Du hältst Alkohol für deinen besten Freund

Jan 19, 2018 23:33


Ficathon: write your darlings

Fandom: original, Nachts wenn alles schläft

Characters: Nash & Killua

Genre: angst, drama

Rating: P-16

Warning: alcohol, depression, drink/drive, dissociation, suicidal thoughts

Prompt: Wenn der Whiskey mir nicht hilft | Fahr ich nachts ohne Licht | Durch die Vorstadt auf der Suche | Nach dem, was du nicht bist von tears_into_wine

Wenn wir schweigen, dann machen wir uns lächerlich.

Wenn wir reden, dann wird alles schlimmer.

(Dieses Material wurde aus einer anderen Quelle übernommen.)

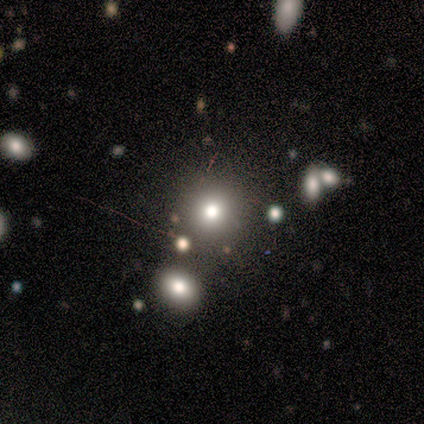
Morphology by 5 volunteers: Overall: smooth (60%; star or artifact 40%). How rounded: round (100%). Merging: none (100%).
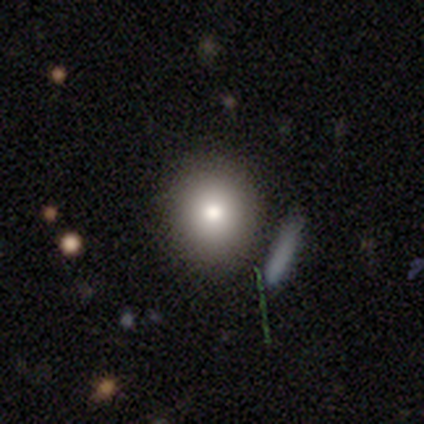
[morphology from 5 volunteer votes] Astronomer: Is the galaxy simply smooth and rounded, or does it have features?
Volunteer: smooth — 100%.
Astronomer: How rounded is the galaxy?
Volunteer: round — 100%.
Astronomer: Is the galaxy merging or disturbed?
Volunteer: none — 100%.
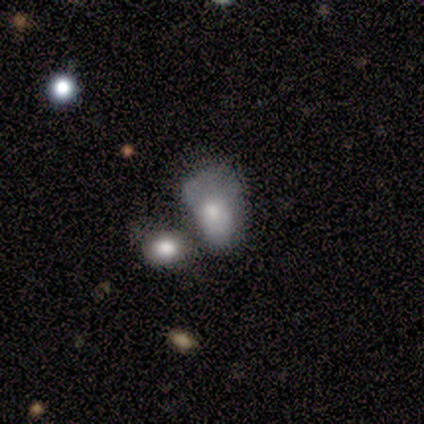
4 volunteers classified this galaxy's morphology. smooth 75%, featured or disk 25%, star or artifact 0%. Down the decision tree: how rounded — in between (67%); merging — merger (75%).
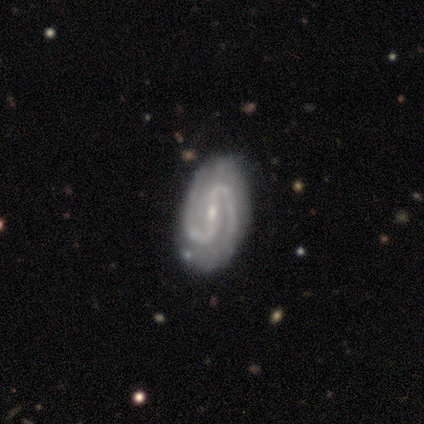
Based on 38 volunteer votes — Smooth or featured: featured or disk — 89% (smooth — 5%)
Edge-on disk: no — 100%
Bar: strong — 47% (weak — 41%)
Spiral arms: yes — 100%
Spiral winding: medium — 53% (tight — 29%)
Spiral arm count: 2 — 97% (4 — 3%)
Bulge size: small — 68% (moderate — 21%)
Merging: none — 83% (minor disturbance — 14%)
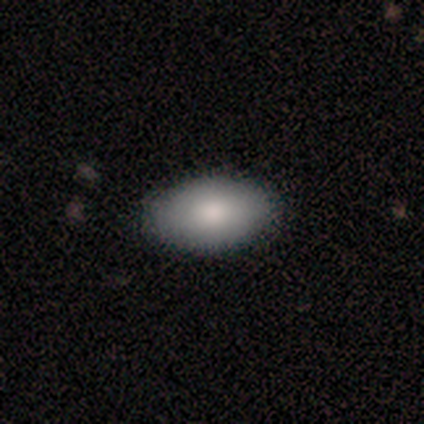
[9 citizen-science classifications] This appears to be a smooth galaxy with no disk features (67%) that is in between round and cigar-shaped (100%). Merging: none (78%).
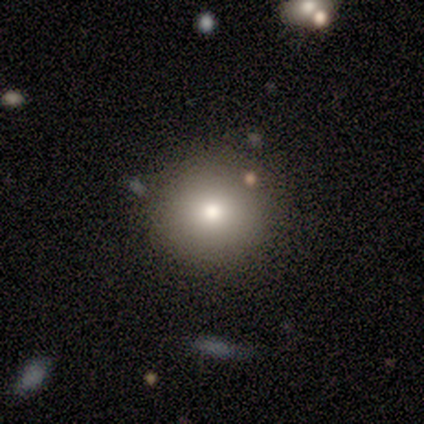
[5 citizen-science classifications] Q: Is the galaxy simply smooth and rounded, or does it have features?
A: smooth — 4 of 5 (80%).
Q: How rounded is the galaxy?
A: round — 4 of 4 (100%).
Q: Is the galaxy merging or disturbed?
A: none — 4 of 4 (100%).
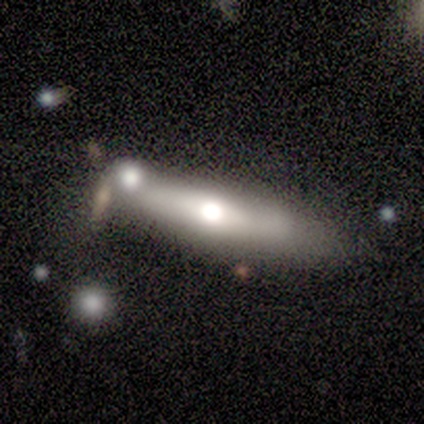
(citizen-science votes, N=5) featured or disk 80%, smooth 20%, star or artifact 0%. Down the decision tree: edge-on disk — yes (75%); edge-on bulge — rounded (100%); merging — minor disturbance (60%).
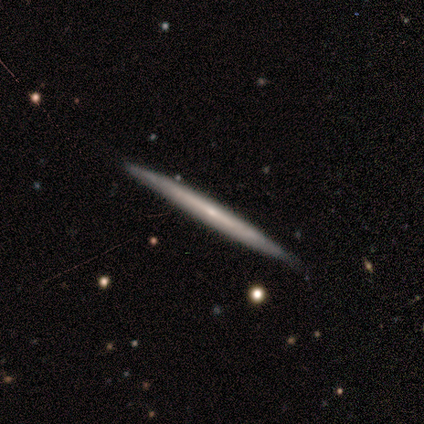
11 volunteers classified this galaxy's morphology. A featured or disk galaxy (73%) viewed edge-on (100%) with no central bulge (75%). Merging: none (91%).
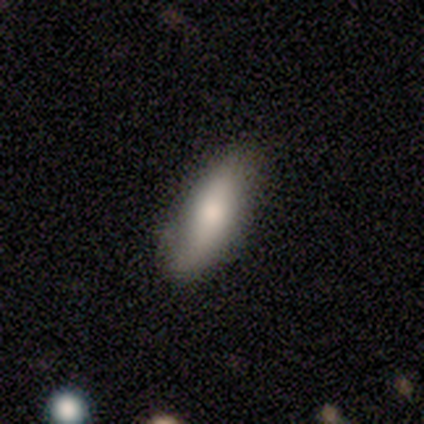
This is clearly a smooth galaxy (86%). How rounded: likely in between (67%). Merging: possibly none (57%).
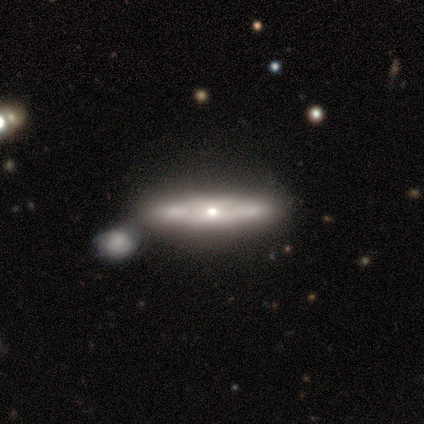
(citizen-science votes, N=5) featured or disk 100%, smooth 0%, star or artifact 0%. Down the decision tree: edge-on disk — no (60%); bar — no (67%); spiral arms — yes (67%); spiral arm count — 2 (100%); spiral winding — tight (50%, tied with loose); bulge size — moderate (33%, tied with small and none); merging — minor disturbance (40%, tied with merger).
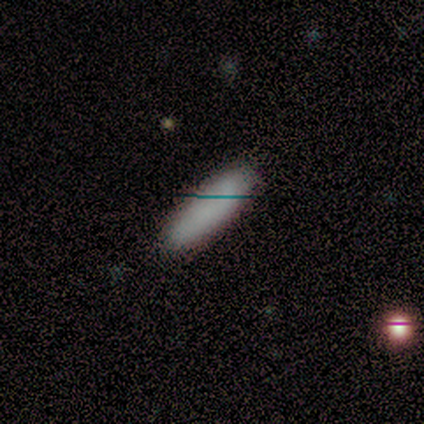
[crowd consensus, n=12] smooth-or-featured: smooth: 92% | star or artifact: 8% | featured or disk: 0%
  how-rounded: cigar-shaped: 64% | in between: 36% | round: 0%
  merging: none: 91% | minor disturbance: 9% | major disturbance: 0% | merger: 0%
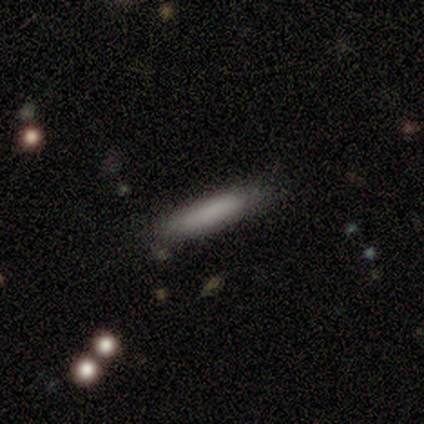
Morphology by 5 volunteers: A smooth galaxy with no disk features (100%) that is cigar-shaped (100%). Merging: none (100%).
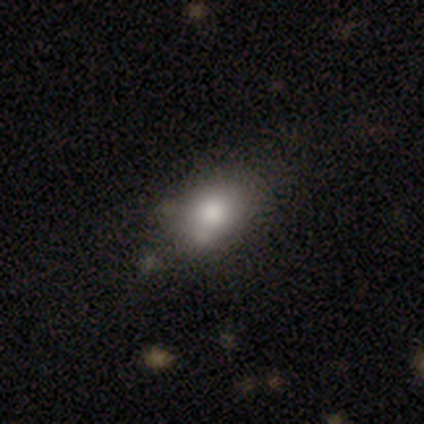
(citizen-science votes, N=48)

Es ist ein Teufelskreis. Nachts spielt das alles kaum mehr eine Rolle. Es ist so dunkel, dass ich die Straße kaum noch erkenne. Durch das heruntergelassene Fenster strömt viel zu kalte Luft. Meine Finger sind schon so klamm, dass ich die Flasche nicht mehr richtig halten kann und auch das Lenkrad sich anfühlt, als würde es mir entgleiten wollen. Gedanken am Rande, im Suff ertränkt. Irgendeine Stimme im Hinterkopf flüstert mir zu, wie falsch es ist, betrunken Auto zu fahren. Ich lache sie aus. Der Mond spiegelt sich auf der nassen Straße. Kein Scheinwerferlicht. Es ist egal, wie spät es ist. Ich bin raus aus der Stadt, hab seit Stunden keinen Menschen mehr gesehen. Oder sind es Minuten? Wie lange fahre ich schon hier draußen herum?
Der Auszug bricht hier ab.